Poll backs controls on how people spend benefits

Most people believe the government should start controlling how benefit recipients spend their money, according to new polling data released by the Demos think-tank. Six out of ten people agree the government should control what people spend universal credit on, and this proportion rises sharply for certain recipient groups and for the purchase of specific items.
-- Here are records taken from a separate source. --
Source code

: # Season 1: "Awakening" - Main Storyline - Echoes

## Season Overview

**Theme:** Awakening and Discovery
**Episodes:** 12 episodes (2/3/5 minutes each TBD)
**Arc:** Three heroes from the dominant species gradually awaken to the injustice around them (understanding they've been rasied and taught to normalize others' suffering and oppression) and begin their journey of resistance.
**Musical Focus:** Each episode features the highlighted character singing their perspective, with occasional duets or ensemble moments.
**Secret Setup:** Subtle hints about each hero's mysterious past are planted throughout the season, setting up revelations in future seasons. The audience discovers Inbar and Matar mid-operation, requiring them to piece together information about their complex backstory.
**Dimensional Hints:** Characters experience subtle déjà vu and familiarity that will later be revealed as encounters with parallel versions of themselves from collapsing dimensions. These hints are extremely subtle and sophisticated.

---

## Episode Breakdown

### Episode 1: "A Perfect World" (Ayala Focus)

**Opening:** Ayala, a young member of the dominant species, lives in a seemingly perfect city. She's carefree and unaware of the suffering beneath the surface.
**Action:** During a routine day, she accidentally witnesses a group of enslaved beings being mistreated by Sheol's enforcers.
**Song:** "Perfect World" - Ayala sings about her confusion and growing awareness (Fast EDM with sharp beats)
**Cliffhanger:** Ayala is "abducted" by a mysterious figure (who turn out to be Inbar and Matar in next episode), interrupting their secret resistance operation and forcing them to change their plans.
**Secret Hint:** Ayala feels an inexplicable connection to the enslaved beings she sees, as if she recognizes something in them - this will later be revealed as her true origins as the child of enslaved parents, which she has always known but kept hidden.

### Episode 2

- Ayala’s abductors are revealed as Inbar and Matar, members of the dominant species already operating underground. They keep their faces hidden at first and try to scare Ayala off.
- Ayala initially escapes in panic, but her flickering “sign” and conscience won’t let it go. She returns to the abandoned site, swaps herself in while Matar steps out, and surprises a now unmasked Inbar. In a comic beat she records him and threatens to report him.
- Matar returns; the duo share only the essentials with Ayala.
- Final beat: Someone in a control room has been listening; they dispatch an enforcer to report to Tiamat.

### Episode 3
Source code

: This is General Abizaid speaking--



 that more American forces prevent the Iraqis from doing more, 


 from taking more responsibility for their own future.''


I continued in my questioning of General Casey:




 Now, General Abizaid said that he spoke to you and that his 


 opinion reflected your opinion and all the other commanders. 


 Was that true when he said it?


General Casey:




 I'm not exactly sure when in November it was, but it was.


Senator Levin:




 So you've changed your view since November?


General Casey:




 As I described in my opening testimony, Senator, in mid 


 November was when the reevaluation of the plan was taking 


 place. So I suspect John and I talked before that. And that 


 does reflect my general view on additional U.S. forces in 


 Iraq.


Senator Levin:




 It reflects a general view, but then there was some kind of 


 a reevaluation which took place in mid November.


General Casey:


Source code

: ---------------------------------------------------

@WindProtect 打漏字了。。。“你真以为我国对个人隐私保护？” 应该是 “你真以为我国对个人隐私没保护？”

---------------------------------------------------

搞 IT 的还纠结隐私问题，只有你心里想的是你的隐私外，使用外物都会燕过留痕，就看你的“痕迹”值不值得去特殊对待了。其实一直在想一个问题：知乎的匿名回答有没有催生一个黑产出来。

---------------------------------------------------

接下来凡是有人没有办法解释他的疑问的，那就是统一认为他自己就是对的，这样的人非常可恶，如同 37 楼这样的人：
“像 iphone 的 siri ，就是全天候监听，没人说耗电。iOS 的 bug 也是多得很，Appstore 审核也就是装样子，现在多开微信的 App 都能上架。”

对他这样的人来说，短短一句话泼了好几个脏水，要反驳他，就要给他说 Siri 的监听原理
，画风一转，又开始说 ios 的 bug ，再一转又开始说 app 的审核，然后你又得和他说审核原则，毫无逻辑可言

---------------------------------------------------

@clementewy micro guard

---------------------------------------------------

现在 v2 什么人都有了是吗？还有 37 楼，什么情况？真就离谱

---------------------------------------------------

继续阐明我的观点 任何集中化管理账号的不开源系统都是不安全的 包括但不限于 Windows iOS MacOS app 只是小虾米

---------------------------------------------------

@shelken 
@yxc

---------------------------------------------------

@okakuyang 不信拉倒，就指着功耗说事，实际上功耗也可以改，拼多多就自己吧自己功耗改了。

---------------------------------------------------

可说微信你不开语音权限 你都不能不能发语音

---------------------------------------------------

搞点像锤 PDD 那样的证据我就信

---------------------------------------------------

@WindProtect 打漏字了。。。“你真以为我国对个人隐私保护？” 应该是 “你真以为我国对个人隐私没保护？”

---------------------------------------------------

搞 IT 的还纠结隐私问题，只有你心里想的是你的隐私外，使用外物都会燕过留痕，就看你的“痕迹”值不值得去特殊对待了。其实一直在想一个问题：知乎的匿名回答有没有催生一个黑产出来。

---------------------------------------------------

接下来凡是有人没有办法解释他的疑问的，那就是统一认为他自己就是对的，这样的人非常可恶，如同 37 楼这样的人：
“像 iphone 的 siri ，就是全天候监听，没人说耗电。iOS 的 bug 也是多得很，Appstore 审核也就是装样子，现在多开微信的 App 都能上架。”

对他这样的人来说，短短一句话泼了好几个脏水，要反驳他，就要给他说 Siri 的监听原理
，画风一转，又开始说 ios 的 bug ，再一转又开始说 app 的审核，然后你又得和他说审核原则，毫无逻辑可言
Populus Data Solutions interviewed 2,052 adults during the period 15–17 August 2012.

Key findings

  • 87 per cent of people said at least one group of welfare recipients should have their benefit spending controlled. 77 per cent wanted monitoring of people with a substance or gambling addiction, and 69 per cent wanted monitoring of those with a criminal or anti-social history.
  • 68 per cent wanted to stop benefits being spent on gambling, 54 per cent on unhealthy items such as cigarettes or alcohol, 46 per cent on branded goods such as Nike trainers, and 35 per cent on holidays.
  • The two age groups most likely to back controls were those aged over 65 and those aged 18–24.
  • Richer ('AB') socio-economic groups were most likely to back controls (61 per cent), whereas the poorest ('DE') groups were least likely (49 per cent).
  • Only 1 in 4 thought direct payment of housing benefit to tenants was a good idea.
  • The single most common reason given for controlling spending of benefits was that: 'it's the state's money after all'.